» **Your tasks**:
1. In the passage on Francis Xavier, decide whether each statement agrees with the text, and answer yes or no, quoting the words that decide it: (a) Xavier arrived in Japan in July 1549. (b) Xavier died in Goa. (c) Pope Paul V canonized Xavier.
2. According to the passage on Francis Xavier, how many churches was he responsible for building along the coast?
3. Copy the passage on Francis Xavier from "Francis Xavier was beatified" up to and including "people to Christianity.".

START Document extract

For the next three years, he preached throughout southern India and Ceylon, many of the people converting. He was responsible for building almost 40 churches along the coast.
In 1545, he decided he would travel further afield to preach, and decided on a journey to the island of Celebes (currently known as Indonesia). For the next couple of years, Xavier traveled to various islands, preaching the gospel. In December 1547, he met a Japanese man named Anjiro. He had traveled specifically to meet Francis Xavier and became the first Japanese Christian.
Francis Xavier traveled to Japan, arriving in July 1549. He traveled do different provinces over the next few years, being permitted to preach. He was the first Jesuit to visit Japan as a missionary. It was tough going for him with the language barrier and other issues, but Francis Xavier persevered. The Japanese didn’t convert easily, as most of them were already Buddhist or Shinto. Francis Xavier was in Japan for two years and established congregations at several locations.
By 1552, he was back in Goa. He then set off for China but met resistance. Later in 1552, he reached Shangchuan, which was an island of China. In December 1552, he died from a fever while he was still at Shangchuan.
Francis Xavier was beatified on 25 October 1619, by Pope Paul V.
He was then canonized by Pope Gregory XV on 12 March 1622.
Francis Xavier is considered one of the greatest missionaries for the Roman Catholic church since Saint Paul.
It is thought that Xavier converted around 30,000 people to Christianity.
Even today, there are many Jesuit missions throughout India. Saint Francis Xavier’s work was unparalleled, except by Saint Paul.

END Document extract
START Extracted material

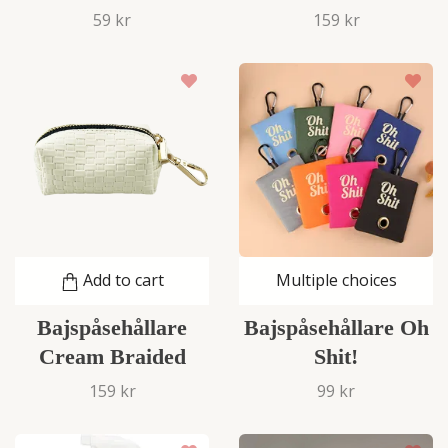
59 kr
159 kr
Add to cart
Multiple choices
Bajspåsehållare
Bajspåsehållare Oh
Cream Braided
Shit!
159 kr
99 kr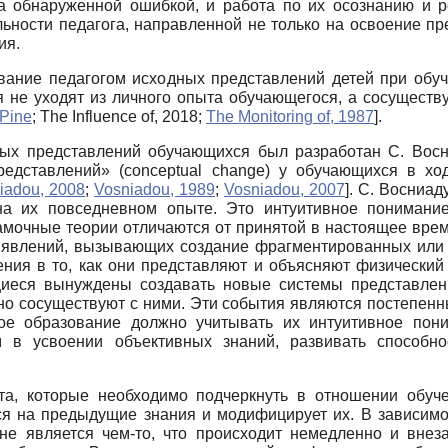
а обнаруженной ошибкой, и работа по их осознанию и 
ности педагога, направленной не только на освоение пр
ия.
ование педагогом исходных представлений детей при обу
ия не уходят из личного опыта обучающегося, а сосуществ
Pine
;
The Influence of, 2018
;
The Monitoring of, 1987
]
.
ных представлений обучающихся был разработан С. Вос
представлений»
(conceptual change)
у обучающихся в хо
iadou, 2008
;
Vosniadou, 1989
;
Vosniadou, 2007
]
. С. Восниад
на их повседневном опыте. Это интуитивное понимание
амочные теории отличаются от принятой в настоящее врем
влений, вызывающих создание фрагментированных или си
ния в то, как они представляют и объясняют физический
щиеся вынуждены создавать новые системы представлен
но сосуществуют с ними. Эти события являются постепен
ое образование должно учитывать их интуитивное пон
м в усвоении объективных знаний, развивать способ
а, которые необходимо подчеркнуть в отношении обуче
ся на предыдущие знания и модифицирует их. В зависим
не является чем-то, что происходит немедленно и внеза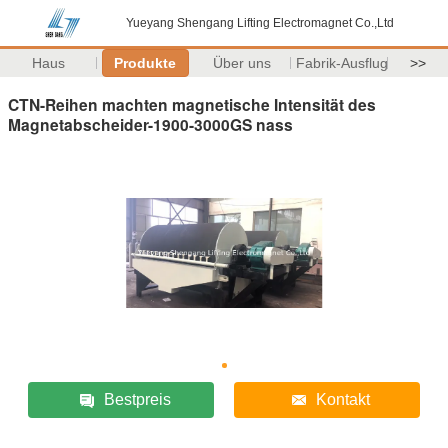
Yueyang Shengang Lifting Electromagnet Co.,Ltd
Haus
Produkte
Über uns
Fabrik-Ausflug
>>
CTN-Reihen machten magnetische Intensität des
Magnetabscheider-1900-3000GS nass
Bestpreis
Kontakt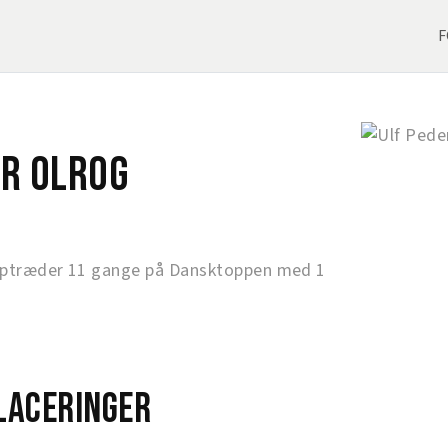
F
er Olrog
optræder 11 gange på Dansktoppen med 1
laceringer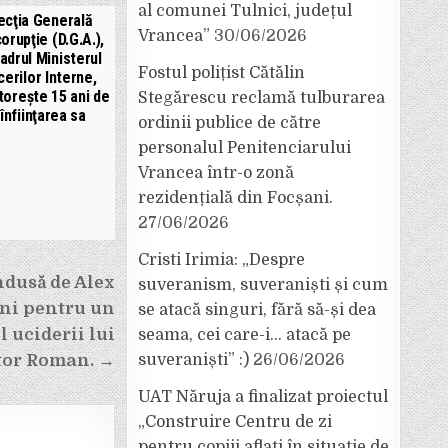
al comunei Tulnici, județul
ecţia Generală
Vrancea”
30/06/2026
orupţie (D.G.A.),
cadrul Ministerul
Fostul polițist Cătălin
cerilor Interne,
toreşte 15 ani de
Stegărescu reclamă tulburarea
 înfiinţarea sa
ordinii publice de către
personalul Penitenciarului
Vrancea într-o zonă
rezidențială din Focșani.
27/06/2026
Cristi Irimia: „Despre
dusă de Alex
suveranism, suveraniști și cum
ani pentru un
se atacă singuri, fără să-și dea
 uciderii lui
seama, cei care-i… atacă pe
suveraniști” :)
26/06/2026
ctor Roman. →
UAT Năruja a finalizat proiectul
„Construire Centru de zi
pentru copiii aflați în situație de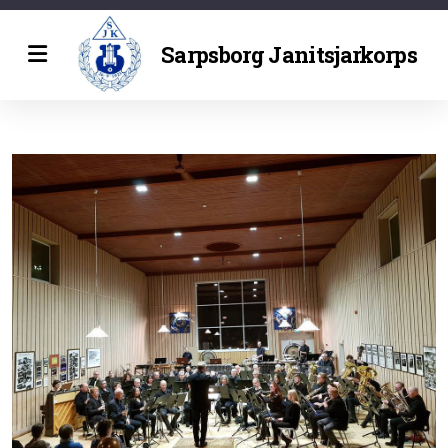
Sarpsborg Janitsjarkorps
Historie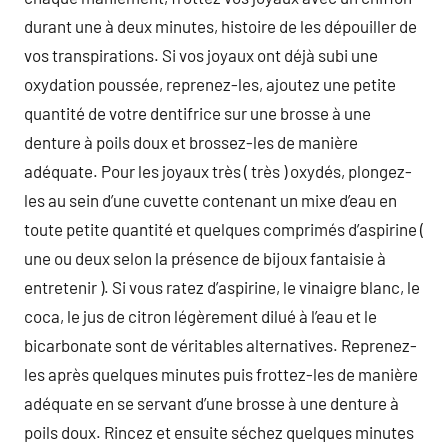
durant une à deux minutes, histoire de les dépouiller de
vos transpirations. Si vos joyaux ont déjà subi une
oxydation poussée, reprenez-les, ajoutez une petite
quantité de votre dentifrice sur une brosse à une
denture à poils doux et brossez-les de manière
adéquate. Pour les joyaux très ( très ) oxydés, plongez-
les au sein d’une cuvette contenant un mixe d’eau en
toute petite quantité et quelques comprimés d’aspirine (
une ou deux selon la présence de bijoux fantaisie à
entretenir ). Si vous ratez d’aspirine, le vinaigre blanc, le
coca, le jus de citron légèrement dilué à l’eau et le
bicarbonate sont de véritables alternatives. Reprenez-
les après quelques minutes puis frottez-les de manière
adéquate en se servant d’une brosse à une denture à
poils doux. Rincez et ensuite séchez quelques minutes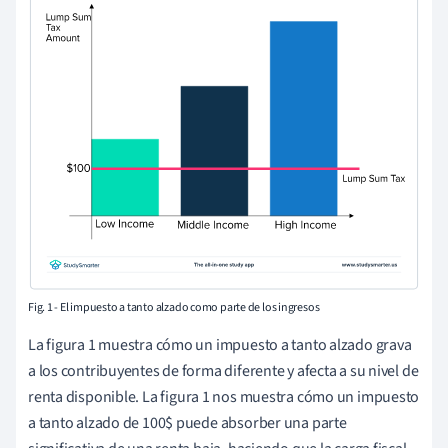
Fig. 1 - El impuesto a tanto alzado como parte de los ingresos
La figura 1 muestra cómo un impuesto a tanto alzado grava
a los contribuyentes de forma diferente y
afecta a su nivel de
renta disponible.
La figura 1 nos muestra cómo un impuesto
a tanto alzado de 100$ puede absorber una parte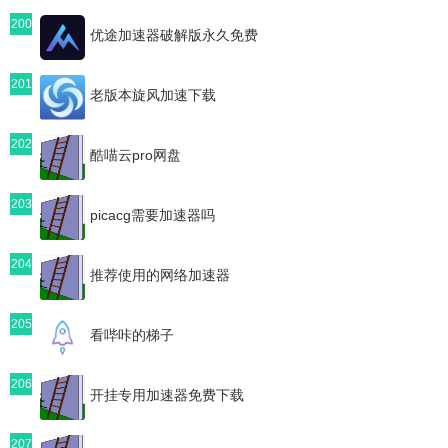
200
优途加速器破解版永久免费
201
老版本旋风加速下载
202
酷喵云pro网盘
203
picacg需要加速器吗
204
推荐使用的网络加速器
205
看哔咔的梯子
206
开挂专用加速器免费下载
207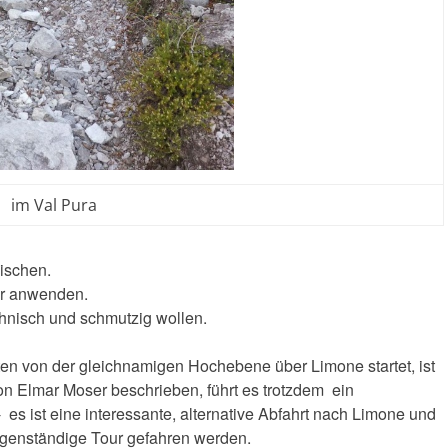
im Val Pura
nischen.
er anwenden.
echnisch und schmutzig wollen.
ten von der gleichnamigen Hochebene über Limone startet, ist
on Elmar Moser beschrieben, führt es trotzdem ein
 es ist eine interessante, alternative Abfahrt nach Limone und
igenständige Tour gefahren werden.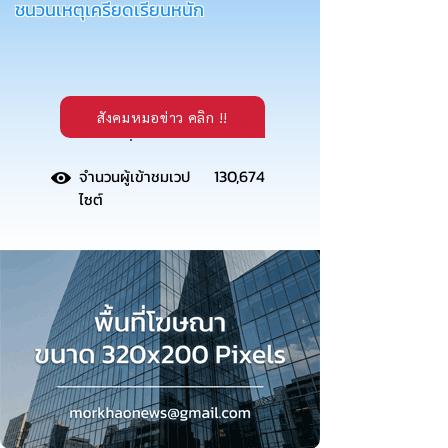
ชนวนเหตุเครียดเรียนหนัก
สังคมหมอข่าว คลิก !!
.
130,674
จำนวนผู้เข้าชมเวป
ไซต์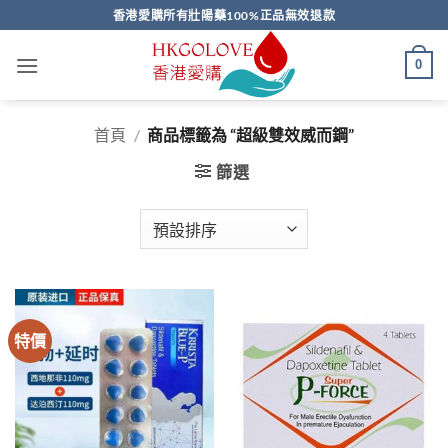
Skip
香港愛購所有壯陽藥100%正品無效退款
to
content
0
首頁
/
商品標籤為 “超級雙效威而鋼”
篩選
特價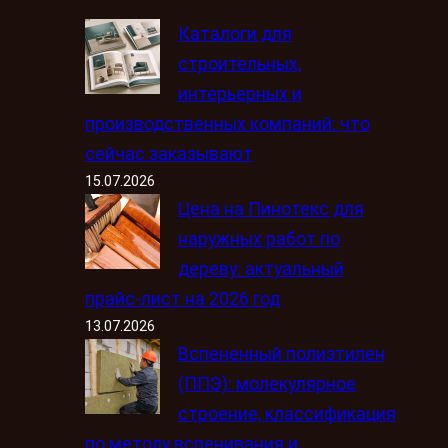
Каталоги для
строительных,
интерьерных и
производственных компаний: что
сейчас заказывают
15.07.2026
Цена на Пинотекс для
наружных работ по
дереву: актуальный
прайс-лист на 2026 год
13.07.2026
Вспененный полиэтилен
(ППЭ): молекулярное
строение, классификация
по методу вспенивания и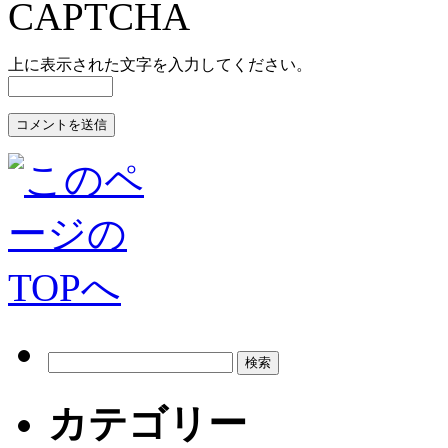
上に表示された文字を入力してください。
カテゴリー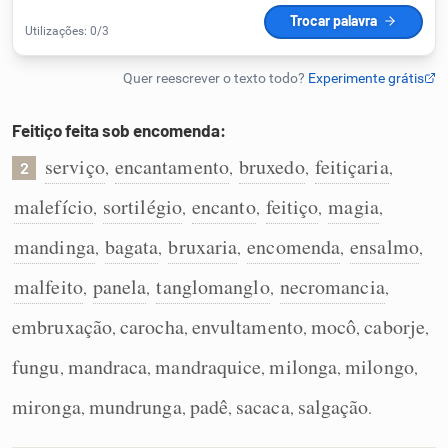
Humanizador de IA
Feitiço feita sob encomenda:
Cata-letras
serviço
encantamento
bruxedo
feitiçaria
,
,
,
,
2
Conexões
malefício
sortilégio
encanto
feitiço
magia
,
,
,
,
,
mandinga
bagata
bruxaria
encomenda
ensalmo
,
,
,
,
,
Caça-palavras
malfeito
panela
tanglomanglo
necromancia
,
,
,
,
embruxação
carocha
envultamento
mocô
caborje
,
,
,
,
,
Dicionário
fungu
mandraca
mandraquice
milonga
milongo
,
,
,
,
,
mironga
mundrunga
padê
sacaca
salgação
,
,
,
,
.
Sinônimos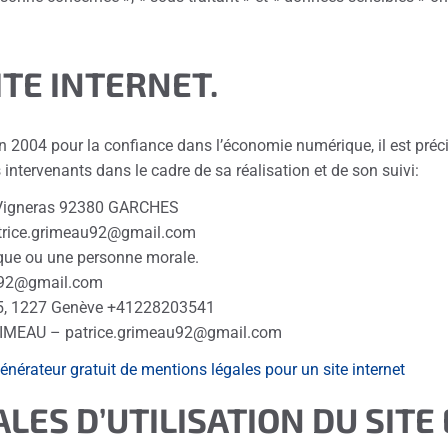
ITE INTERNET.
uin 2004 pour la confiance dans l’économie numérique, il est préci
s intervenants dans le cadre de sa réalisation et de son suivi:
 Vigneras 92380 GARCHES
trice.grimeau92@gmail.com
ique ou une personne morale.
u92@gmail.com
25, 1227 Genève +41228203541
IMEAU – patrice.grimeau92@gmail.com
énérateur gratuit de mentions légales pour un site internet
LES D’UTILISATION DU SITE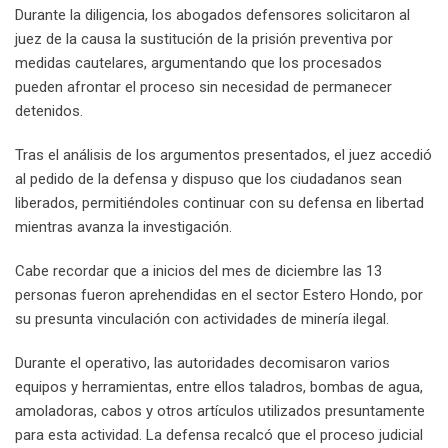
Durante la diligencia, los abogados defensores solicitaron al
juez de la causa la sustitución de la prisión preventiva por
medidas cautelares, argumentando que los procesados
pueden afrontar el proceso sin necesidad de permanecer
detenidos.
Tras el análisis de los argumentos presentados, el juez accedió
al pedido de la defensa y dispuso que los ciudadanos sean
liberados, permitiéndoles continuar con su defensa en libertad
mientras avanza la investigación.
Cabe recordar que a inicios del mes de diciembre las 13
personas fueron aprehendidas en el sector Estero Hondo, por
su presunta vinculación con actividades de minería ilegal.
Durante el operativo, las autoridades decomisaron varios
equipos y herramientas, entre ellos taladros, bombas de agua,
amoladoras, cabos y otros artículos utilizados presuntamente
para esta actividad. La defensa recalcó que el proceso judicial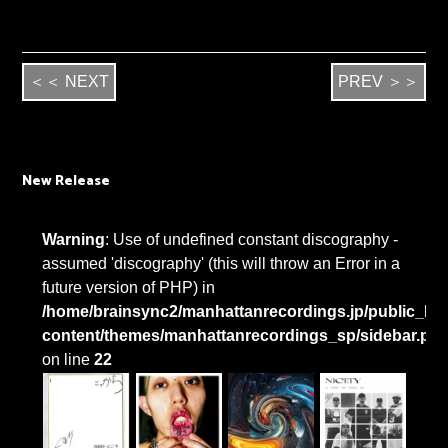
＜＜ NEXT
PREV ＞＞
New Release
Warning
: Use of undefined constant discography -
assumed 'discography' (this will throw an Error in a
future version of PHP) in
/home/brainsync2/manhattanrecordings.jp/public_htm
content/themes/manhattanrecordings_sp/sidebar.ph
on line
22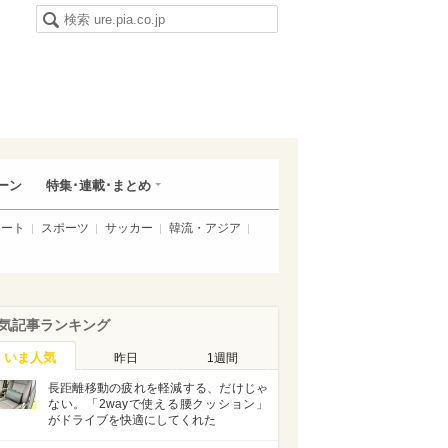
ーン
特集･連載･まとめ
アート
スポーツ
サッカー
韓流・アジア
気記事ランキング
いま人気
昨日
1週間
長距離移動の疲れを軽減する、だけじゃ
ない。「2wayで使える腰クッション」
がドライブを快適にしてくれた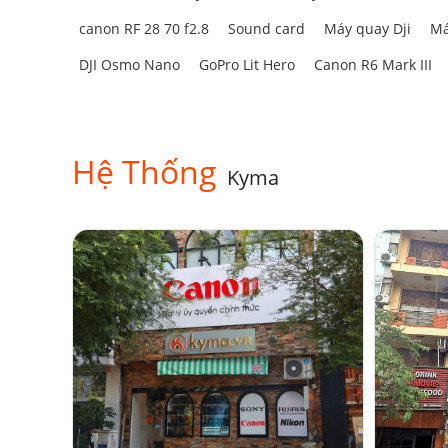
canon RF 28 70 f2.8
Sound card
Máy quay Dji
Má
DJI Osmo Nano
GoPro Lit Hero
Canon R6 Mark III
Hệ Thống
Kyma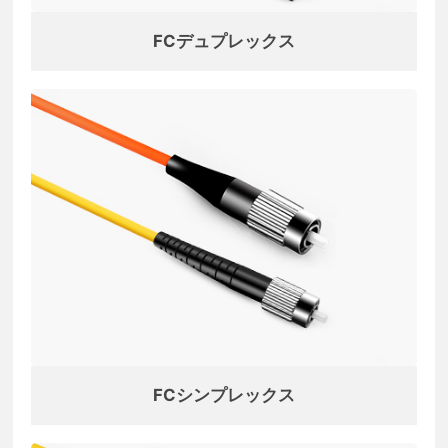
FCデュプレックス
FCシンプレックス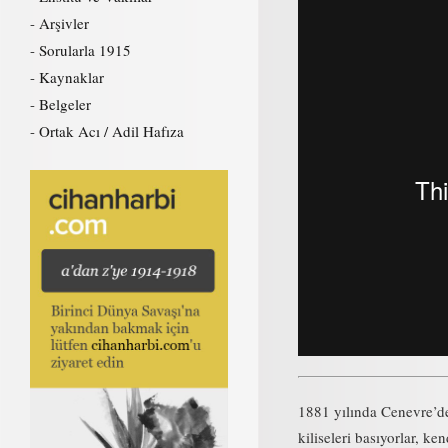
Arşivler
Sorularla 1915
Kaynaklar
Belgeler
Ortak Acı / Adil Hafıza
1881 yılında Cenevre’de 
kiliseleri basıyorlar, ke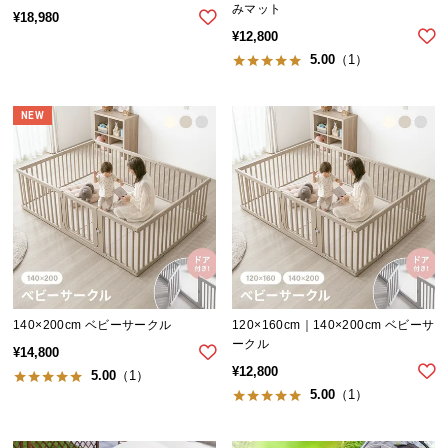
シ
みマット
¥
18,980
ョ
¥
12,800
ッ
5.00
（1）
ピ
ン
グ
NEW
ガ
イ
ド
お
支
払
い
に
140×200cm ベビーサークル
120×160cm｜140×200cm ベビーサ
ークル
つ
¥
14,800
い
¥
12,800
5.00
（1）
て
5.00
（1）
配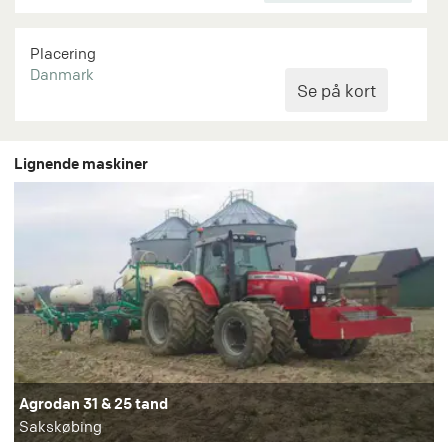
Placering
Danmark
Lignende maskiner
Agrodan 31 & 25 tand
Sakskøbing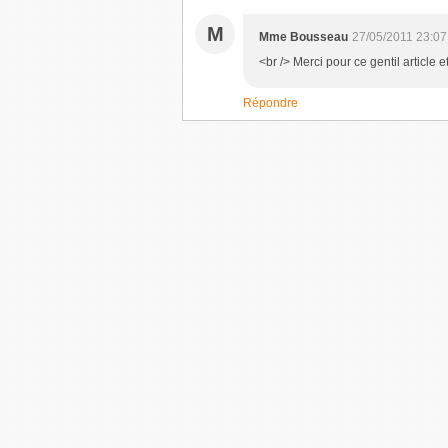
M
Mme Bousseau
27/05/2011 23:07
<br /> Merci pour ce gentil article 
Répondre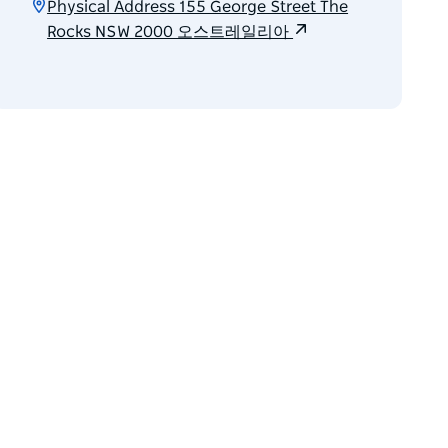
Physical Address 155 George Street The
Rocks NSW 2000 오스트레일리아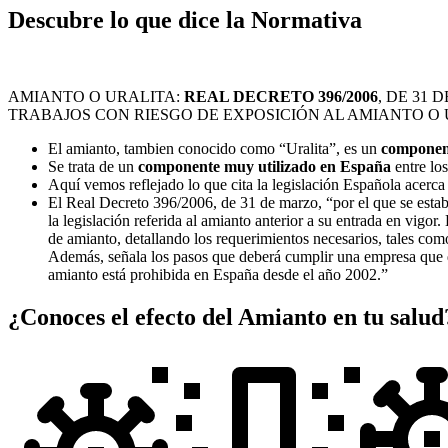
Descubre lo que dice la Normativa
AMIANTO O URALITA:
REAL DECRETO 396/2006
, DE 31
TRABAJOS CON RIESGO DE EXPOSICIÓN AL AMIANTO O 
El amianto, tambien conocido como “Uralita”, es un
componen
Se trata de un
componente muy utilizado en España
entre los
Aquí vemos reflejado lo que cita la legislación Española acerc
El Real Decreto 396/2006, de 31 de marzo, “por el que se establ
la legislación referida al amianto anterior a su entrada en vigo
de amianto, detallando los requerimientos necesarios, tales como
Además, señala los pasos que deberá cumplir una empresa que qu
amianto está prohibida en España desde el año 2002.”
¿Conoces el efecto del Amianto en tu salud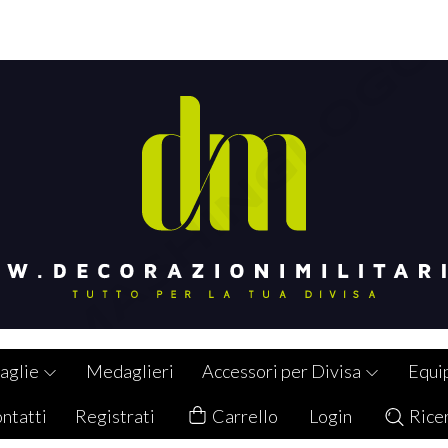
aglie
Medaglieri
Accessori per Divisa
Equi
ntatti
Registrati
Carrello
Login
Rice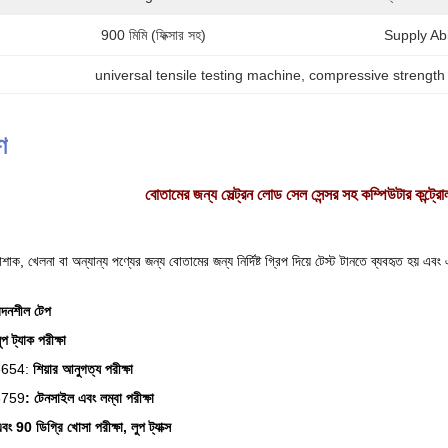
900 মিমি (ফিক্সার সহ)
Supply Abil
universal tensile testing machine
, 
compressive strength
ণ
বোতামের জন্য সেল্ট্রন লোড সেল সেন্সর সহ কম্পিউটার কন্ট্রো
, খেলনা বা অন্যান্য পণ্যের জন্য বোতামের জন্য নির্দিষ্ট গ্রিপ দিয়ে টেস্ট টানতে ব্যবহৃত হয় এবং এ
েদনশীল টেপ
ুপ ট্যাক পরীক্ষা
 3654:
শিয়ার আনুগত্য পরীক্ষা
3759
: টেনসাইল এবং লম্বা পরীক্ষা
 90 ডিগ্রি খোসা পরীক্ষা, লুপ ট্যাক্স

END Extracted material

» **Responses to the exercise**:
1.
(a) Yes: "Francis Xavier traveled to Japan, arriving in July 1549."
(b) No: "In December 1552, he died from a fever while he was still at Shangchuan."
(c) No: "He was then canonized by Pope Gregory XV on 12 March 1622."

2. Almost 40 churches.

3.
Francis Xavier was beatified on 25 October 1619, by Pope Paul V.
He was then canonized by Pope Gregory XV on 12 March 1622.
Francis Xavier is considered one of the greatest missionaries for the Roman Catholic church since Saint Paul.
It is thought that Xavier converted around 30,000 people to Christianity.